--- RECORD EXTRACTS ---

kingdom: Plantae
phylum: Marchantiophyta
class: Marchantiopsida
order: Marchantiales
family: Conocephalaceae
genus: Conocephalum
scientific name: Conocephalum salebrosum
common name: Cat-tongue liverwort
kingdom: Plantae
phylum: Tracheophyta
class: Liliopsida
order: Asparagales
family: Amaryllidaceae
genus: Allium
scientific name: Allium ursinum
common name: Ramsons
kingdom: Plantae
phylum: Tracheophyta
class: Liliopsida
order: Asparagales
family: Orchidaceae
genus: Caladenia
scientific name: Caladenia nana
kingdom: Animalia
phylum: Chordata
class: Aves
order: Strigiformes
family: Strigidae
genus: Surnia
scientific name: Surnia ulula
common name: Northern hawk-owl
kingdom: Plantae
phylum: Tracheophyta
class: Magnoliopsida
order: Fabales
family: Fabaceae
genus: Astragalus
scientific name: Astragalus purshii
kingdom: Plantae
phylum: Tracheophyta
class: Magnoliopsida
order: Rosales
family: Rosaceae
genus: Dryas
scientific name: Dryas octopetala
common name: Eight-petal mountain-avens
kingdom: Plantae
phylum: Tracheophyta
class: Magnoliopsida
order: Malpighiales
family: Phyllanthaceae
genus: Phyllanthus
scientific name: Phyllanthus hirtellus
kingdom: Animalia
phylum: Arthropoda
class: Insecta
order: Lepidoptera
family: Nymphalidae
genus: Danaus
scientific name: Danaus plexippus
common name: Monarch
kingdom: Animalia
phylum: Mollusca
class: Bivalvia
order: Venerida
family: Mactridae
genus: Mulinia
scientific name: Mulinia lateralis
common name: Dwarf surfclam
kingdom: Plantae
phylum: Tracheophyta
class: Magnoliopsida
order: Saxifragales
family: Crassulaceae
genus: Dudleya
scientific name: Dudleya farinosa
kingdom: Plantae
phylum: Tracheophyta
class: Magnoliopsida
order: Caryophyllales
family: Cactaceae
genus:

---

» INSTRUCTIONS FOR THE TASK:
Reproduce the lines of data above without any changes.

» EXERCISE RESPONSE:
kingdom: Plantae
phylum: Marchantiophyta
class: Marchantiopsida
order: Marchantiales
family: Conocephalaceae
genus: Conocephalum
scientific name: Conocephalum salebrosum
common name: Cat-tongue liverwort
kingdom: Plantae
phylum: Tracheophyta
class: Liliopsida
order: Asparagales
family: Amaryllidaceae
genus: Allium
scientific name: Allium ursinum
common name: Ramsons
kingdom: Plantae
phylum: Tracheophyta
class: Liliopsida
order: Asparagales
family: Orchidaceae
genus: Caladenia
scientific name: Caladenia nana
kingdom: Animalia
phylum: Chordata
class: Aves
order: Strigiformes
family: Strigidae
genus: Surnia
scientific name: Surnia ulula
common name: Northern hawk-owl
kingdom: Plantae
phylum: Tracheophyta
class: Magnoliopsida
order: Fabales
family: Fabaceae
genus: Astragalus
scientific name: Astragalus purshii
kingdom: Plantae
phylum: Tracheophyta
class: Magnoliopsida
order: Rosales
family: Rosaceae
genus: Dryas
scientific name: Dryas octopetala
common name: Eight-petal mountain-avens
kingdom: Plantae
phylum: Tracheophyta
class: Magnoliopsida
order: Malpighiales
family: Phyllanthaceae
genus: Phyllanthus
scientific name: Phyllanthus hirtellus
kingdom: Animalia
phylum: Arthropoda
class: Insecta
order: Lepidoptera
family: Nymphalidae
genus: Danaus
scientific name: Danaus plexippus
common name: Monarch
kingdom: Animalia
phylum: Mollusca
class: Bivalvia
order: Venerida
family: Mactridae
genus: Mulinia
scientific name: Mulinia lateralis
common name: Dwarf surfclam
kingdom: Plantae
phylum: Tracheophyta
class: Magnoliopsida
order: Saxifragales
family: Crassulaceae
genus: Dudleya
scientific name: Dudleya farinosa
kingdom: Plantae
phylum: Tracheophyta
class: Magnoliopsida
order: Caryophyllales
family: Cactaceae
genus:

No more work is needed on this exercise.